I remember in the sixth grade, right before the end of the school year, there were cheer leading tryouts for junior high. You should know that I grew up a tom boy. I played football and soccer and wore cloths that weren't usually from the little girls section. I was never into dolls or dancing or things of that nature. I preferred wrestling and rough housing. So when I showed up to school in a pony tail and make up the day of the auditions, people started to talk. They didn't recognize me and started to make fun of me. I brushed it off and continued on with my day. That evening at the audition was a nightmare. All the other girls had routines planned out and looked the part. I had nothing planned but to wing it and hope fore the best. When it came down to my turn for the dancing portion I wasn't as terrible as I thought I was...but compared to the other girls, I didn't even come close. Then came the time for display jumps and flips. I walked into the gym pretty cautious. When it was my turn, I walked up to the edge of the mat with a plan to do the only "trick" I knew how to do. A somersault. I took a deep breath, began to run and then right before the big roll, shuffle stepped and dove into the most lopsided roll anyone has ever seen. I basically tipped over. Afterwards, I got up, put my hands in the hair and proceeded to do my jump, which consisted of me literally just jumping into the air with my feet at an awkward angle and my hands straight up in the air. Instead of the clapping the other girls received, I got that classic "cricket" response that you see in movies. I knew before going into the audition that I wasn't going to make the team, but I wanted to be like my friends and go for it anyway. Being a cheerleader just wasn't me.

Over the years there have been many more instances where I tried to be someone other than myself. Sometimes I wanted to fit in, sometimes I wanted to impress people, and other times I just didn't like who I was. Whatever the situation, being who I wasn't never played out in my favor. I always ended up letting myself or others down. And I always ended up delaying my own personal growth. God made me to be me...not someone else. We all have our own corks and at one point or another wish to be someone else. But the longer I tried to escape myself, the more unhappy I became.

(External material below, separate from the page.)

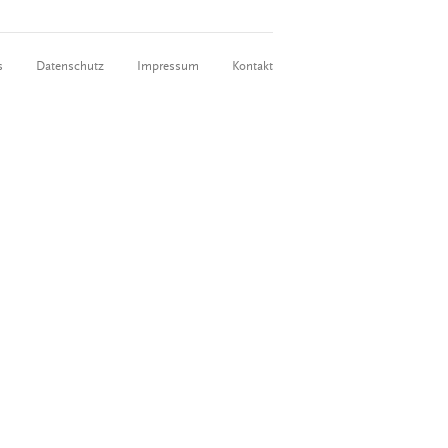
s
Datenschutz
Impressum
Kontakt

After the cheer leading incident, I went back to playing sports and hanging out with the guys. I found friends that accepted me. Over the years, when I tried to be who I wasn't, I lost friends and gained new ones. When I discovered that I didn't like who I became, I found that the people that who liked me for me were still willing to be my friend. I never had to try hard to be someone in front of them because they knew the real me.

I love the question that the pastor posed so much because it challenges me. In the first blog post I ever wrote entitled "Dirty Love" I said, "I think I'd much rather someone see the real me, instead of this fake picture I want to be. Actually, i think if I were to walk around as the fake me I would make it impossible to truly be loved, or feel love for myself. If we can't be honest with our own self, then how the heck are we gonna be honest with someone we desire to be close with." Life isn't about faking it so others will accept you. It's about accepting who God made you to be so that others can be blessed by who you are. I think it's ok to try new things to see if you enjoy them. Actually I think that's necessary in finding out who you are. The problem comes when you are doing things you know you don't like just to gain the acceptance of others. It's human nature to want to be accepted, but I think I'd rather be accepted by those who truly care about me. I feel better about who I am knowing that others know who I am.